Subarachnoid hemorrhage (SAH) is a severe subtype of hemorrhagic stroke. The molecular mechanisms of its secondary brain damage remain obscure. To investigate the alterations in gene and metabolite levels following SAH, we construct the transcriptome and metabolome profiles of the rat cerebral cortex post-SAH using whole transcriptome sequencing and untargeted metabolomics assays.
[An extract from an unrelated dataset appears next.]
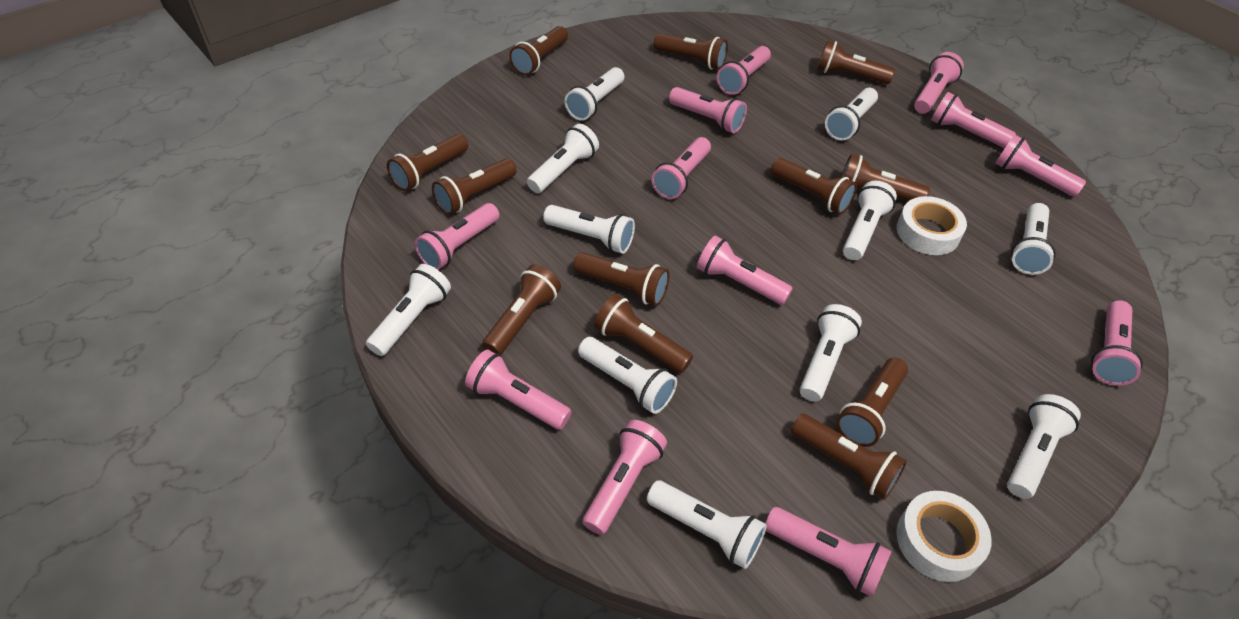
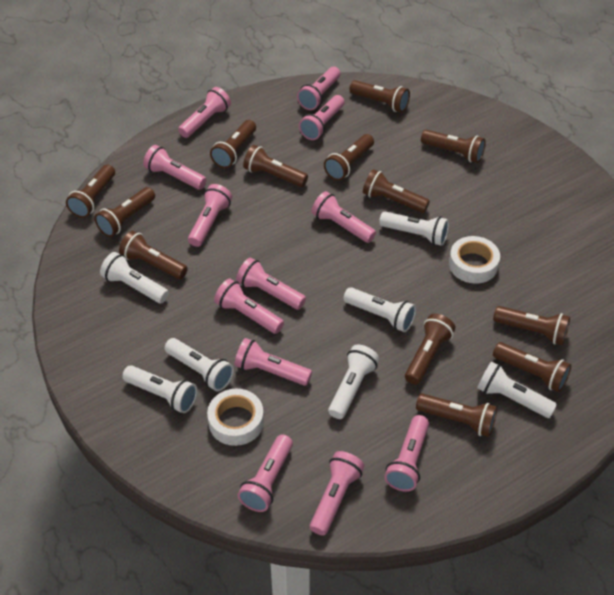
brown flashlight: 12 -> 13
white flashlight: 11 -> 7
Transcriptomic analysis indicated that there were 982 differentially expressed genes (DEGs) and 540 differentially expressed metabolites (DEMs) between the sham group and SAH 1d, and 292 DEGs and 254 DEMs between SAH 1d and SAH 7d. Most notably, DEGs were predominantly involved in the activation of immune and inflammatory pathways, particularly the Complement and coagulation cascades, TNF signaling pathway, and NOD-like receptor signaling pathway. Metabolic analysis revealed that the metabolic pathways of Arginine and proline, Arachidonic acid, Folate biosynthesis, Pyrimidine, and Cysteine and methionine were remarkably affected after SAH. Metabolites of the above pathways are closely associated not only with immune inflammation but also with oxidative stress, endothelial cell damage, and blood–brain barrier disruption. This study provides new insights into the underlying pathologic mechanisms of secondary brain injury after SAH and further characterization of these aberrant signals could enable their application as potential therapeutic targets for SAH.